Given passage:
[Start of Attachment]

Diversity, writing systems, identifiers, and protocols (was: Re: Last Call: <draft-ietf-lamps-eai-addresses-05.txt> (Internationalized Email Addresses in X.509 certificates) to Proposed Standard)

John C Klensin <john-ietf@xxxxxxx> · Sat, 04 Feb 2017 09:14:17 -0500

--On Friday, February 3, 2017 14:51 -0500 Viktor Dukhovni
<ietf-dane@xxxxxxxxxxxx> wrote:

>...
> Is that right?  Thus the verifier would sometimes need to
> convert from U-labels to A-labels (when the localpart is all
> ASCII), and at other times from A-labels to U-labels (when the
> localpart is not all ASCII)...

Victor,

I think there is another issue hidden behind this that is worth
mentioning and that interacts with your concern above.  While it
may or may not be important for any given protocol in the
abstract (it will be for some, but not others), using strings
containing non-ASCII characters in ways that interface with
users is always going to involve tricky issues that require
understanding and understanding, not just plugging code points,
possibly with an encoding specified, into slots.  People who
"just" want to be told what to do so they don't need to think
about it, or who want to apply a package they don't understand,
are going to sooner or later find themselves or their users in
trouble, whether the issues are identified as security problems,
matching/equivalence errors of various kinds, user confusion due
to violation of the law of least astonishment, or something
else.   The underlying issues are the result of the wide and
very rich diversity of human writing systems and languages --
systems that are diverse enough that almost any simple statement
or rule one can come up with will have exceptions.

[End of Attachment]

Recorded data:
[Start of Attachment]

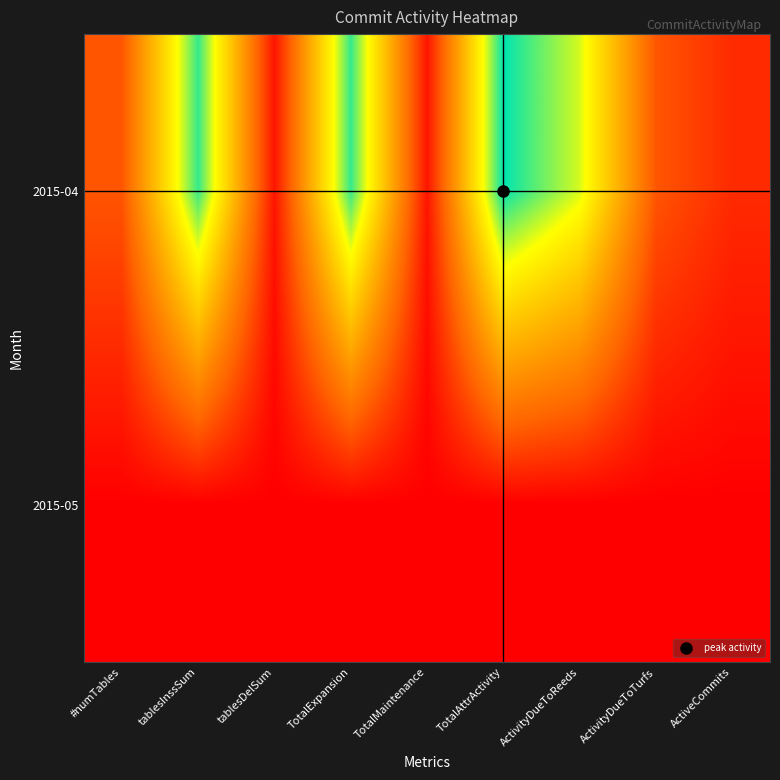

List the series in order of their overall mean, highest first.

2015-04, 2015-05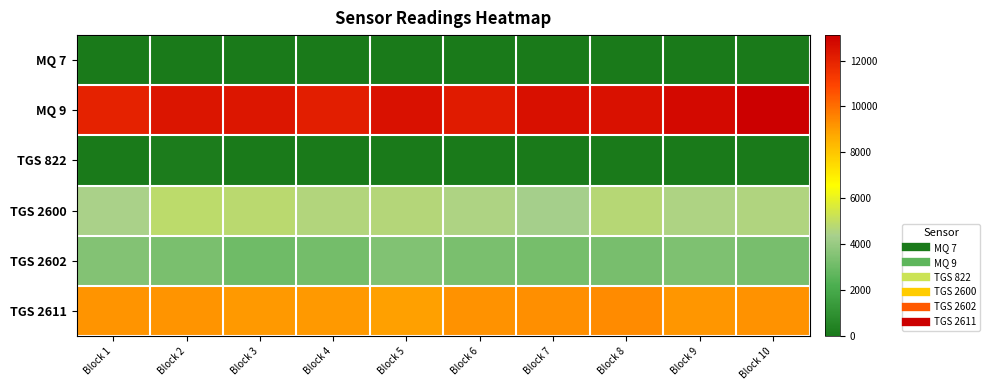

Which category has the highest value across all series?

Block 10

[End of Attachment]
[Start of Attachment]

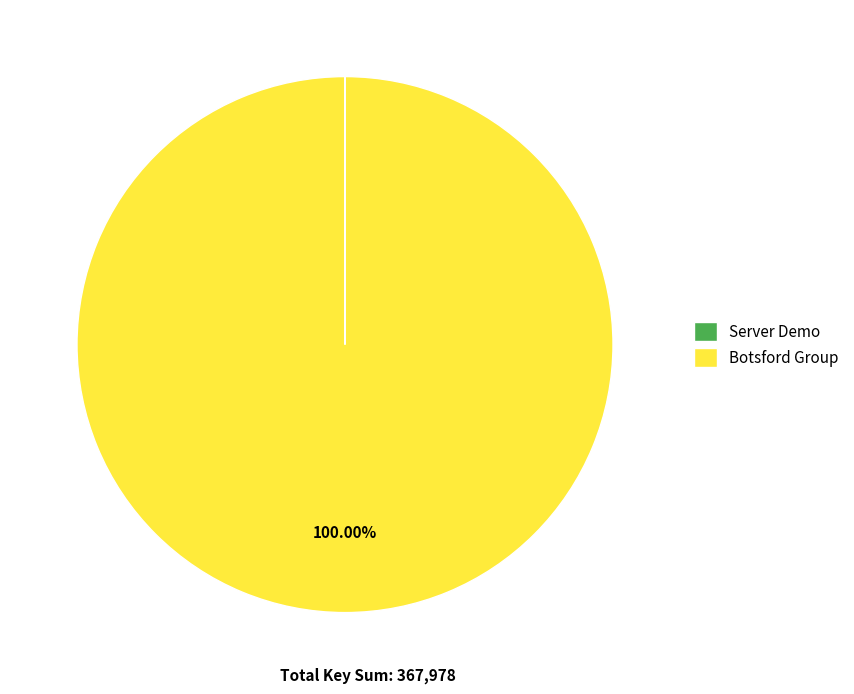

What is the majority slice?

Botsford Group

[End of Attachment]

Your task: Extend the message on writing systems and non-ASCII identifiers by carrying on after its final sentence. The records come from a separate source and are unrelated to the message above.

Response for this exercise:
In general, that diversity is something we should celebrate
rather than trying to find quick fixes or tricks to get around,
only partially because those fixes or tricks aren't going to
work well for some group of people.  Narrow views of the
situation just lead to other traps.  In particular, while useful
lessons can be learned, one cannot extrapolate from knowledge or
experience of Latin-based scripts (even if one knows more than
one language that uses them differently) to all others, from
very closely related scripts (e.g., Greek-Latin-Cyrillic, some
subsets of Indic (or neo-Brahmi) scripts, or so-called CJK) to
writing system outside those groups without missing important
cases and causing problems elsewhere.

Like the kinds of diversity we deal with in some other areas,
the differences did not show up overnight.  A large fraction of
the human population has been cr4ating and practicing them for
centuries and, in many cases, tens of centuries.  

If IDNA enters the mix, another layer of knowledge and
understanding is required.  It is actually easier to grasp (or
grok) than the above, but may have even greater impact in
protocol design.  Unlike the above, IDNA is artificial and a
recent invention to solve a very specific problem with
incremental deployment, a decision most of us, including most of
those in the IDN business and those who use non-Latin scripts on
a daily basis, think was probably a good idea.    People simply
need to understand how it works and is intended to evolve, with
the U-label <-> A-label symmetry and checking requirements as
particularly important.  In particular for this case, protocols
which reach the user simply need to be ready to handle U-labels
and A-labels interchangeably.  Because of the combinatorial
explosion problem, trying to do that by enumerating the possible
FQDNs just won't work -- people may know what, e.g., they intend
to push out in email or use in the text of an HTML "a" element,
but there are going to be just too many things in the network
toat will change things back and forth for their own (perfectly
rational) reasons.   At least IMO, that makes a very strong
argument for protocols, where it is possible, defining and using
a single canonical form and expecting user interfaces to do
conversions as needed.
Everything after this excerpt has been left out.